▶ [Passage]
Unlike typical conventional embedding layers that rely on speaker IDs to generate speaker vector, this encoder has the capacity to infer characteristics of speakers unseen during the training phase. This design of the speaker encoder caters to the challenge of zero-shot voice conversion: capturing and emulating speaker characteristics without having prior exposure to the target speaker during training.
HiFi-GAN is employed as the vocoder for this study. HiFi-GAN is a model that processes a mel-scale spectrogram as input to produce an audio signal as output. Its generator utilizes a transposed convolution to upscale the mel-scale spectrogram, which is then synthesized into a waveform via multi-receptive field fusion. HiFi-GAN employs two discriminators to ensure balance between the intensive work of the generator and the relatively simpler tasks of the discriminators. These two discriminators, namely the multi-period discriminator (MPD) and the multi-scale discriminator (MSD), scrutinize the input and discern its authenticity (Kong et al., 2020).
While traditional applications of HiFi-GAN focus on single speaker usage, it can be adeptly reconfigured for multi-speaker functionality by training it on data from diverse speakers. There are two prominent approaches: one entails providing distinct speaker information to the vocoder, and the other involves generating audio from spectrograms devoid of speaker information. Given the robust and stable nature of HiFi-GAN, we opted for feeding it with multi-speaker data without separate speaker information.

▶ [Data lines]
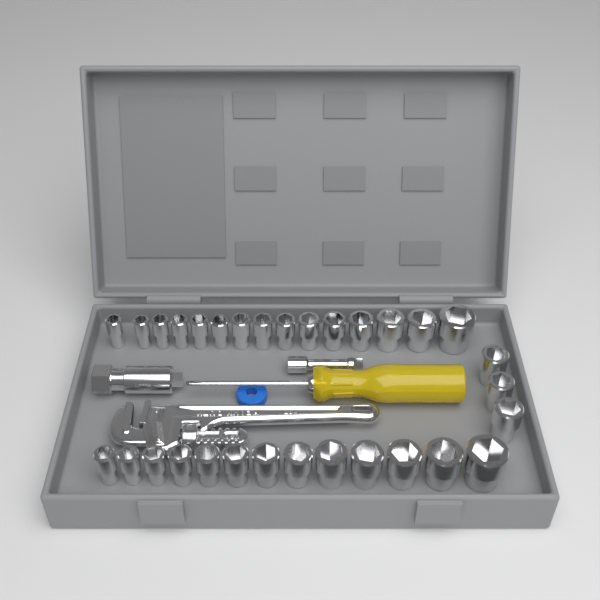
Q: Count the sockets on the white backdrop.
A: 31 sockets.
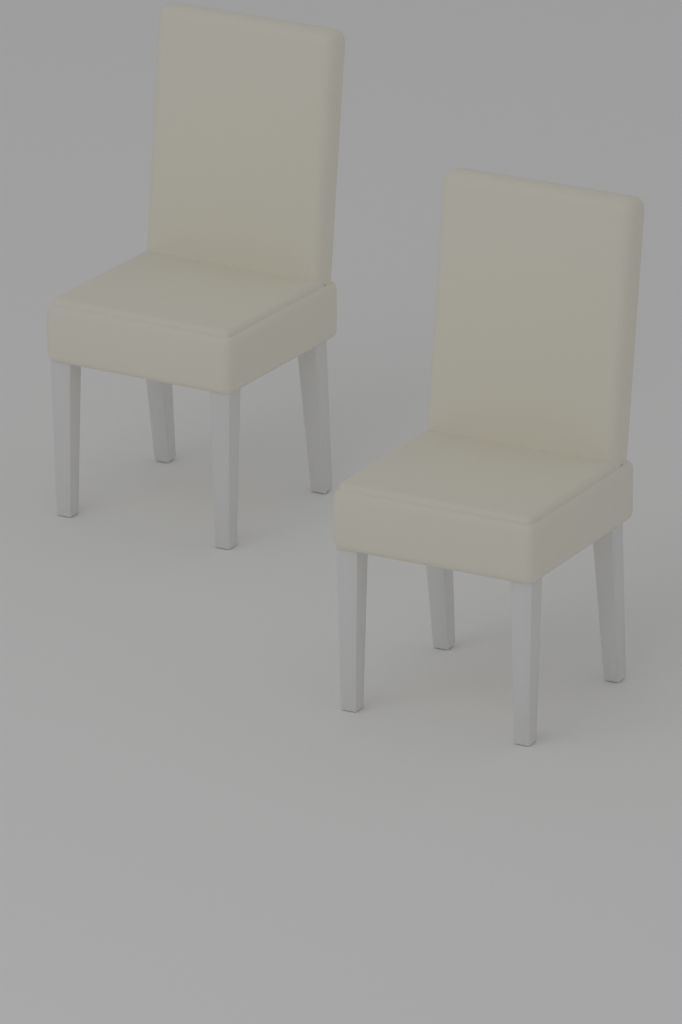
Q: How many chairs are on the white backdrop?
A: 2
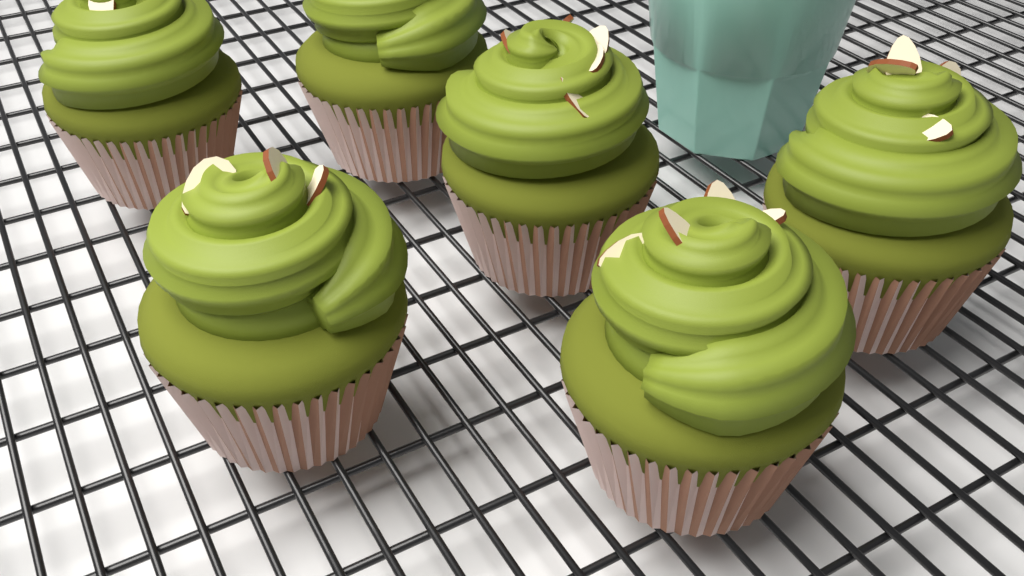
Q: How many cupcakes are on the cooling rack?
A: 6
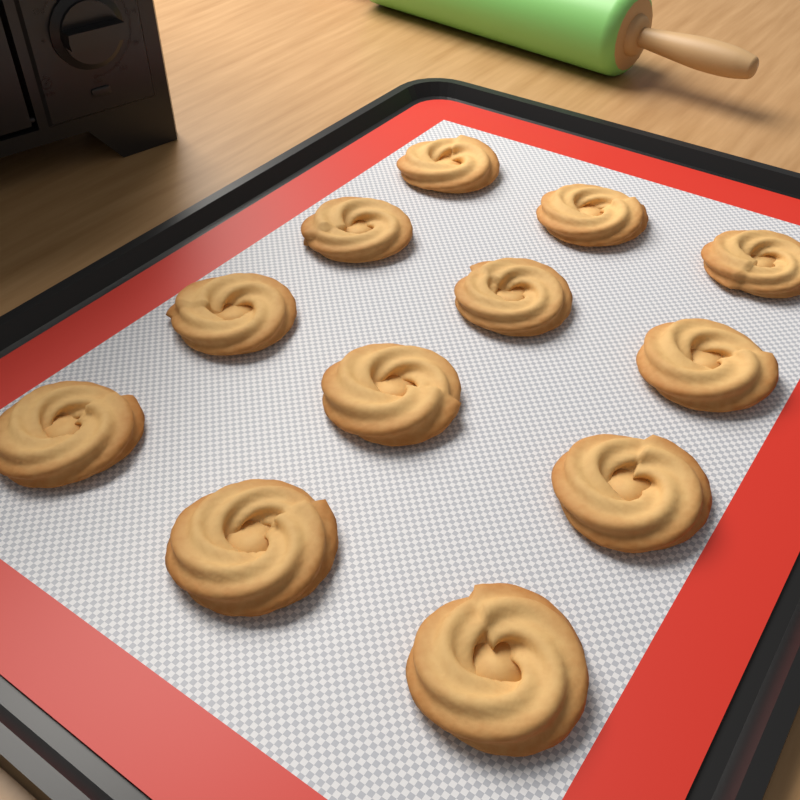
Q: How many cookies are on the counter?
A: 12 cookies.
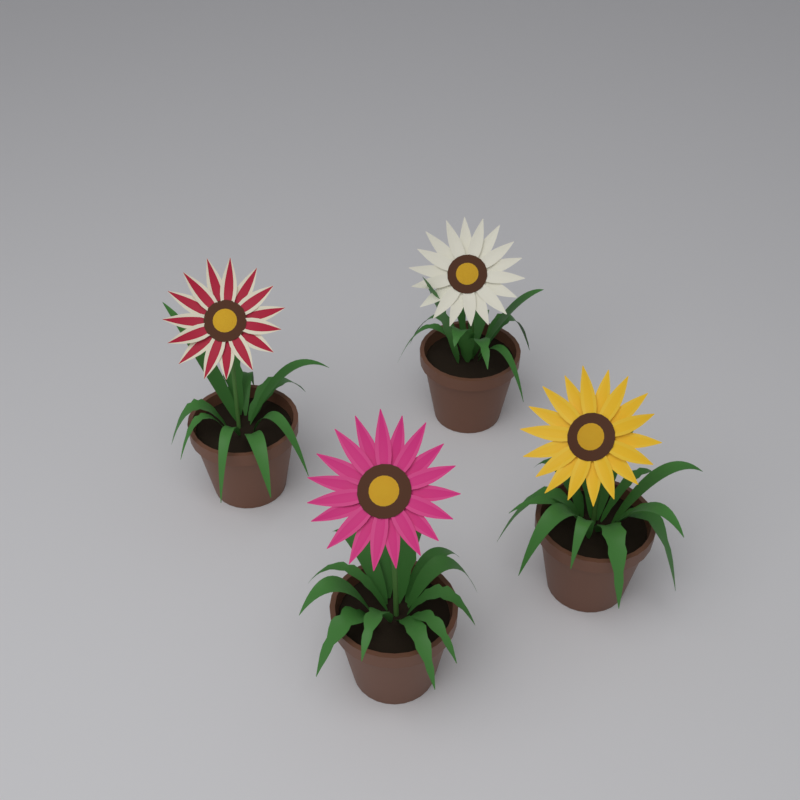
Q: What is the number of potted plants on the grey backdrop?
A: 4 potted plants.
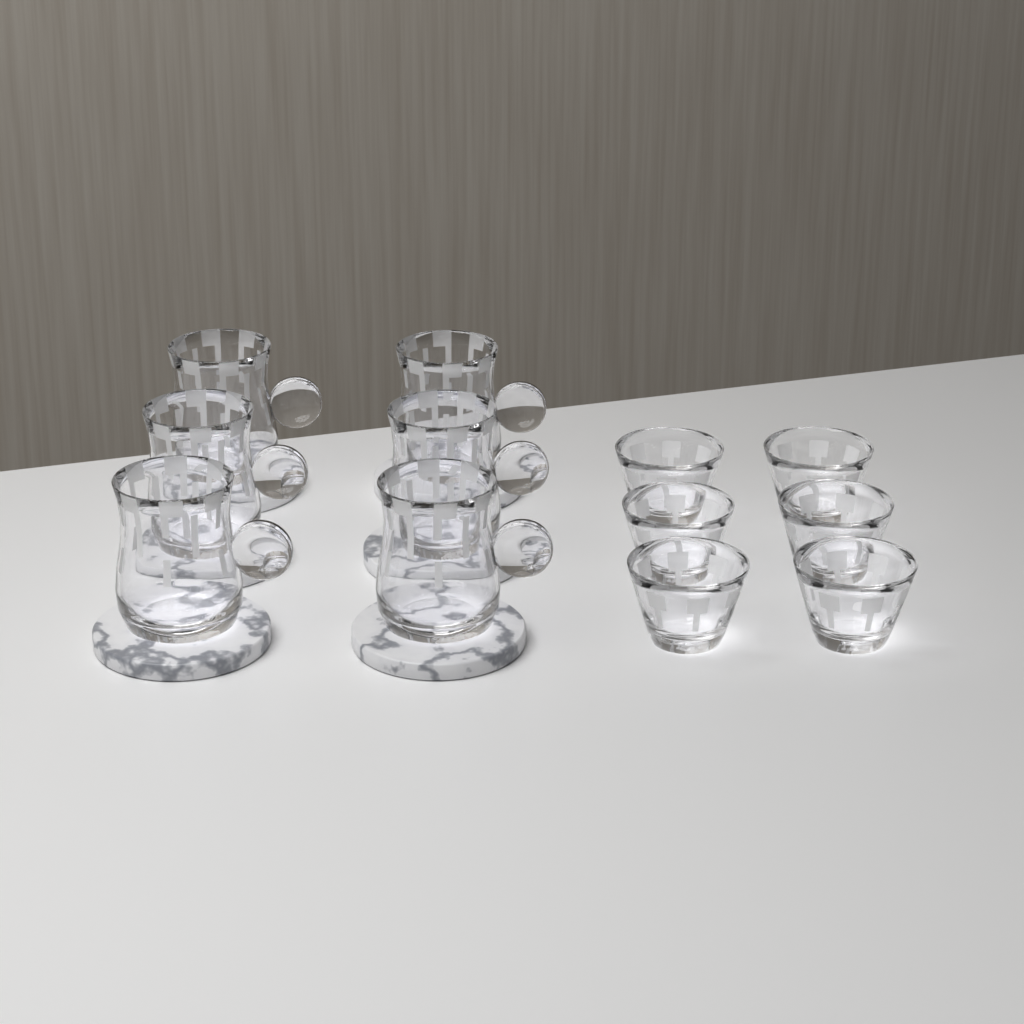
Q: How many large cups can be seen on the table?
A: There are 6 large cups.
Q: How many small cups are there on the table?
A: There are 6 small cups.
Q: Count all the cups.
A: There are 12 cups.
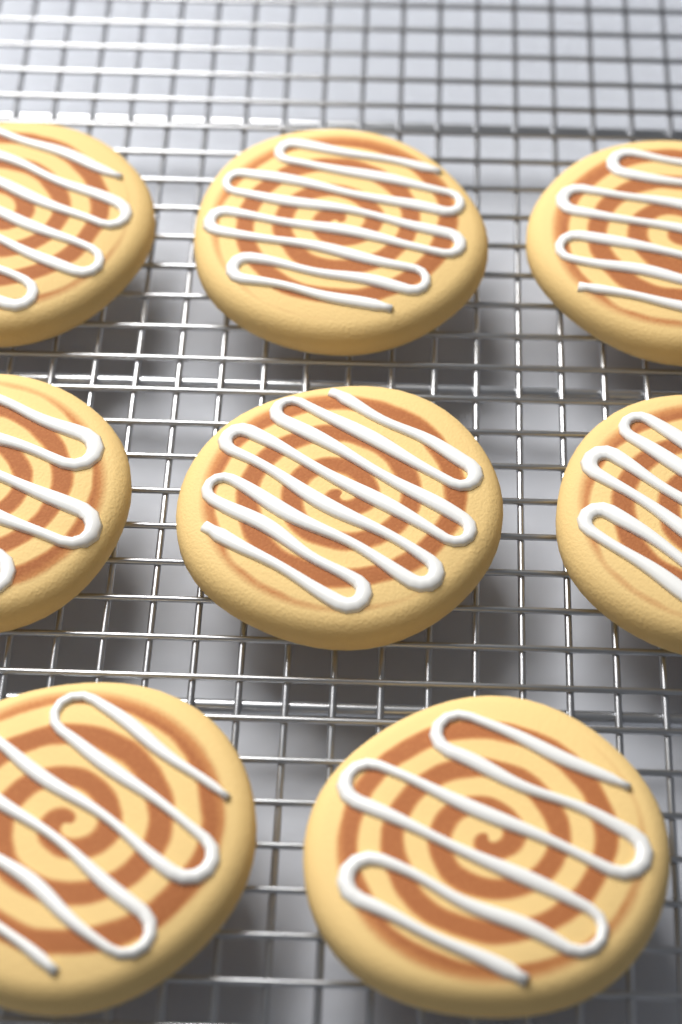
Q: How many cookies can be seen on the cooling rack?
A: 8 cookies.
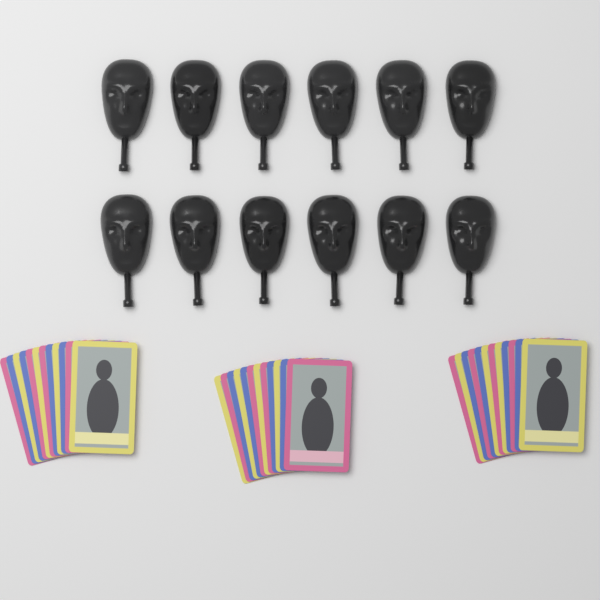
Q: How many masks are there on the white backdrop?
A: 12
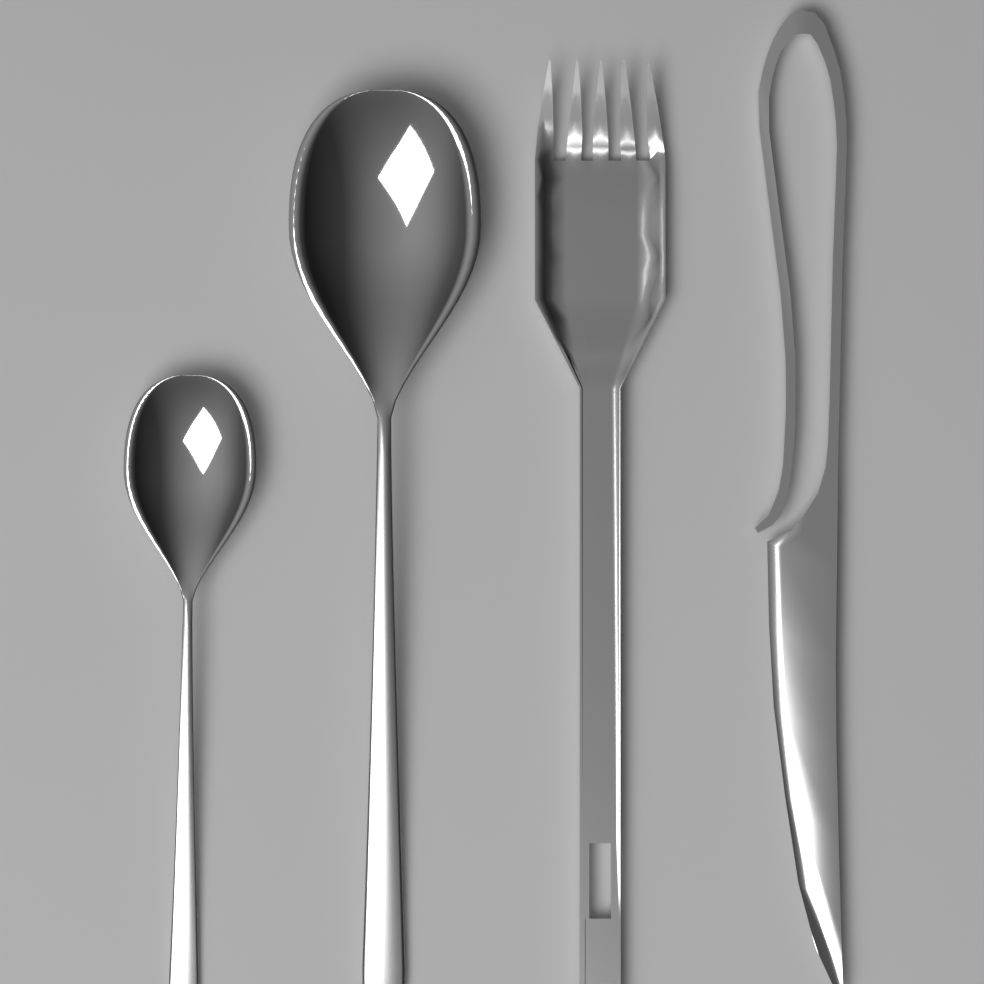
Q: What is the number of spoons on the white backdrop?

▶ [Directives]
- A) Transcribe the voice conversion passage, starting at "HiFi-GAN is employed" and ending at "et al., 2020).".
- B) Do these statements agree with the voice conversion passage? (i) HiFi-GAN uses two discriminators. (ii) The authors gave HiFi-GAN separate speaker information. (iii) The speaker encoder depends on speaker IDs to produce the speaker vector. Answer yes or no for each, and quote the deciding words.
- C) Resume the voice conversion passage from where it stops.

▶ [Set of answers]
- A)
HiFi-GAN is employed as the vocoder for this study. HiFi-GAN is a model that processes a mel-scale spectrogram as input to produce an audio signal as output. Its generator utilizes a transposed convolution to upscale the mel-scale spectrogram, which is then synthesized into a waveform via multi-receptive field fusion. HiFi-GAN employs two discriminators to ensure balance between the intensive work of the generator and the relatively simpler tasks of the discriminators. These two discriminators, namely the multi-period discriminator (MPD) and the multi-scale discriminator (MSD), scrutinize the input and discern its authenticity (Kong et al., 2020).

- B)
(i) Yes: "HiFi-GAN employs two discriminators"
(ii) No: "we opted for feeding it with multi-speaker data without separate speaker information"
(iii) No: "Unlike typical conventional embedding layers that rely on speaker IDs to generate speaker vector, this encoder has the capacity to infer characteristics of speakers unseen during the training phase"

- C)
3. Training
The training data utilized was the VCTK dataset, comprised of 44 hours of English speech recorded by 109 distinct speakers (Yamagishi et al., 2019). This dataset provides a well-rounded and comprehensive learning environments for the model to understand and mimic various voice characteristics.
During the training process, the model was fed with same speakers as the source and the target. To ascertain that the speaker vector, generated by the speaker encoder, adequately extracts speaker information, a layer was incorporated that undertakes the speaker classification task. The classification layer was trained together with the voice conversion model and was subsequently discarded after the training process.
For the optimization strategy, the Adam optimizer was utilized. Adam, an acronym for Adaptive Moment Estimation, is a widely used optimization algorithm for training deep learning models, acting as an extension of the Momentum method and the RMSProp optimizer (Buduma et al., 2022; Kingma & Ba, 2014). Known for its efficiency, it swiftly trains deep learning models across diverse tasks by using first- and second-order moment estimates to update parameters. Despite being sensitive to hyperparameters, it stands as a potent and versatile optimization algorithm.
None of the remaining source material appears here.